Menurut Eko, regulasi lainnya yang membuat nelayan dan pelaku usaha tangkap ikan resah, denda administrasi VMS yang di atur dalam Permen KP 31/2021. Ada beberapa kapal di utara jawa yang dikenai denda sampai Ratusan Juta bahkan Milyaran rupiah.
"Regulasi yang dibuat pemerintah sangat tidak mendukung iklim usaha tangkap ikan bahkan bisa mematikan pelaku usaha tangkap ikan yang sudah berjalan turun temurun puluhan tahun," tegas Eko.

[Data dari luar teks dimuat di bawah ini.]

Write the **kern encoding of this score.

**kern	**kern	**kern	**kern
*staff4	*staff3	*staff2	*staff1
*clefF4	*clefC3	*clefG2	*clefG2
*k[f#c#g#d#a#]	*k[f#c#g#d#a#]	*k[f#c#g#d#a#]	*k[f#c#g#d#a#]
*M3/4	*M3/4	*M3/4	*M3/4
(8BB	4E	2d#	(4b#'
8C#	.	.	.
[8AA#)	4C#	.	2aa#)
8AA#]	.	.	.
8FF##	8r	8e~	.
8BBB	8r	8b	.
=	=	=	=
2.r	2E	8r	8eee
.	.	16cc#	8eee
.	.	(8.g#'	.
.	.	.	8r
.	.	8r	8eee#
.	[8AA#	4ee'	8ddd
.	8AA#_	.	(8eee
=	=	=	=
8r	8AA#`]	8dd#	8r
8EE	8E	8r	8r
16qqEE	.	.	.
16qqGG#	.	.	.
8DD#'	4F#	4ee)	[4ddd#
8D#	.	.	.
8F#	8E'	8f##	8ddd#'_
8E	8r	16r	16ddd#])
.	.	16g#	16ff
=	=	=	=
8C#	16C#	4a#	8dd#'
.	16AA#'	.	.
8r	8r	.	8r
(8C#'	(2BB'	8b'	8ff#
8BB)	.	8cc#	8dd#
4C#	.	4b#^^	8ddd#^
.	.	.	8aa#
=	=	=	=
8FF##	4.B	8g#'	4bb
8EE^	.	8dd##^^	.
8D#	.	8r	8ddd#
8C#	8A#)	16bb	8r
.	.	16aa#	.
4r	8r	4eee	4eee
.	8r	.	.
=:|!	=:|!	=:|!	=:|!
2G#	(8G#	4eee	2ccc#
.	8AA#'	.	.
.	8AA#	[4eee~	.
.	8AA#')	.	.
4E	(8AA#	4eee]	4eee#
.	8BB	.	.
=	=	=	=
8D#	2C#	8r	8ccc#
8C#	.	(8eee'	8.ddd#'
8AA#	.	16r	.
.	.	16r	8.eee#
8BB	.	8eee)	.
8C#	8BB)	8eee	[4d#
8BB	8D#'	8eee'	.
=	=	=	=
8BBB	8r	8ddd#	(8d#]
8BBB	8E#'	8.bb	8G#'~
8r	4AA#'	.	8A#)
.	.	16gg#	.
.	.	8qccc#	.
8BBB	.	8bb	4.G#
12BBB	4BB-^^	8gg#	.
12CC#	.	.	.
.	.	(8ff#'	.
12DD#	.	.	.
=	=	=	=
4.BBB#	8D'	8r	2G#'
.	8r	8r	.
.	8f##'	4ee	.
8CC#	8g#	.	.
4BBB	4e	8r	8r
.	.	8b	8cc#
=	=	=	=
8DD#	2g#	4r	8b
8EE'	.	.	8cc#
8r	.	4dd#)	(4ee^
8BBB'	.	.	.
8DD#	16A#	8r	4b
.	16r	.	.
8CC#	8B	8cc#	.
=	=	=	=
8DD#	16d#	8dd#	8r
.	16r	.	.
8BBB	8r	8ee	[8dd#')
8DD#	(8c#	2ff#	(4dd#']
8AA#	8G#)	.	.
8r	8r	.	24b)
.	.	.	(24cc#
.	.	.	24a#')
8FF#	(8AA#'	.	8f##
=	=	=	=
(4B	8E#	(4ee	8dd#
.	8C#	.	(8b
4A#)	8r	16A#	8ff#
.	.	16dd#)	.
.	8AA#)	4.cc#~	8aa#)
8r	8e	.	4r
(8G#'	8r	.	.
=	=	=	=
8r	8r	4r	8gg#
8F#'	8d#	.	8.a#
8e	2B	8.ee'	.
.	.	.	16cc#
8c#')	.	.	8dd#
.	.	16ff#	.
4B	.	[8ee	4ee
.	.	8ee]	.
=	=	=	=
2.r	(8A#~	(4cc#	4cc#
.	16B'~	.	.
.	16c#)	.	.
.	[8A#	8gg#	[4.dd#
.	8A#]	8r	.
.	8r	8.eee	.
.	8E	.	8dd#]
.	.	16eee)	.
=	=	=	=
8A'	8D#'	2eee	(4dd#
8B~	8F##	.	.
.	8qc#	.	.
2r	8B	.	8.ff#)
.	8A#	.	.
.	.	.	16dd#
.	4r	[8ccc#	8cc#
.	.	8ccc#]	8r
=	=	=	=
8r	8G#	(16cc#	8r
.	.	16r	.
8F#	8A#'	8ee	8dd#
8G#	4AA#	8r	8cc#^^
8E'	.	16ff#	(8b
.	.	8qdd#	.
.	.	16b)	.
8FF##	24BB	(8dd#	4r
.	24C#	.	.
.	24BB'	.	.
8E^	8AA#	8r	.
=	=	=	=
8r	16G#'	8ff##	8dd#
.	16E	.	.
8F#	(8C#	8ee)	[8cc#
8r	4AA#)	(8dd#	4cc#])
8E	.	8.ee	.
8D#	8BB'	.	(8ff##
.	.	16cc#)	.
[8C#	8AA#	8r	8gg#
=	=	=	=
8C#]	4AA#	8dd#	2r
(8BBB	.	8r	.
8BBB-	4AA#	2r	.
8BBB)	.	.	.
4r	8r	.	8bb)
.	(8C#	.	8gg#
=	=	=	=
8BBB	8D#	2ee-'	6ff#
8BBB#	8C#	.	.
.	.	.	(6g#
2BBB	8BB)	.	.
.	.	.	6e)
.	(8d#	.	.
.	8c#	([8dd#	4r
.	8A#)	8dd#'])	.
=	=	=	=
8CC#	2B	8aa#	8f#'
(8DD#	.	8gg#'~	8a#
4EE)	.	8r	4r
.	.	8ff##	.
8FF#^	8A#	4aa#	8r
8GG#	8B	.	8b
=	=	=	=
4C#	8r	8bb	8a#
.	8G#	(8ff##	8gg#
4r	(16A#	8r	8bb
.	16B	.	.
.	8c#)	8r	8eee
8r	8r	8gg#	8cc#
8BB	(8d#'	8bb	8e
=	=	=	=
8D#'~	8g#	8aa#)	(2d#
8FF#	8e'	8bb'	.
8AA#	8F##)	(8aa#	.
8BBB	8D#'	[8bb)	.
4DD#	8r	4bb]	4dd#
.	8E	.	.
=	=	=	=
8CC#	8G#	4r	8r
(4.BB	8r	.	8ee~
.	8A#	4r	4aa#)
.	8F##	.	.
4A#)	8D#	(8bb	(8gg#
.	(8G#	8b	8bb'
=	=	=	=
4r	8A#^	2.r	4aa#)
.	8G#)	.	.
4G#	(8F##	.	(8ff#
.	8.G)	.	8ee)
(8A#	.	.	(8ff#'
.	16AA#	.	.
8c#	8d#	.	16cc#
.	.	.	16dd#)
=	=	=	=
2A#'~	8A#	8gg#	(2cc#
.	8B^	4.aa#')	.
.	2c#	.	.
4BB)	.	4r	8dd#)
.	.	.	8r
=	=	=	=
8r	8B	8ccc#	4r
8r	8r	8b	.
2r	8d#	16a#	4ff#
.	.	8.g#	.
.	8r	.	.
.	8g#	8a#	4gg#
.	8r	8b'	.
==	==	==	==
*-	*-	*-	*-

Atas dasar realitas dan kesadaran, kata Eko, maka sebagai nelayan dan para pelaku usaha perikanan tangkap se Pantura Jawa membentuk Front Nelayan Bersama (FNB) dalam rangka memperjuangkan nasib nelayan ke depan.
"Adapun tuntutan kami yakni, meminta dilakukan revisi PP 85/2021 tentang tarif PNBP pasca tangkap, menolak masuk nya kapal asing dan eks asing di wilayah NKRI serta menolak sistem kontrak," kata Eko.
Selain itu, nelayan juga meminta alokasi BBM non subsidi khusus nelayan untuk ukuran kapal lebih dari 30GT, meminta dilakukan revisi Permen KP 31/2021 tentang denda administrasi pelanggaran wilayah tangkap dan VMS. Juga sekaligus meminta ijin alokasi 2 WPP yang berdampingan agar kapal nelayan lebih leluasa dalam bekerja di laut.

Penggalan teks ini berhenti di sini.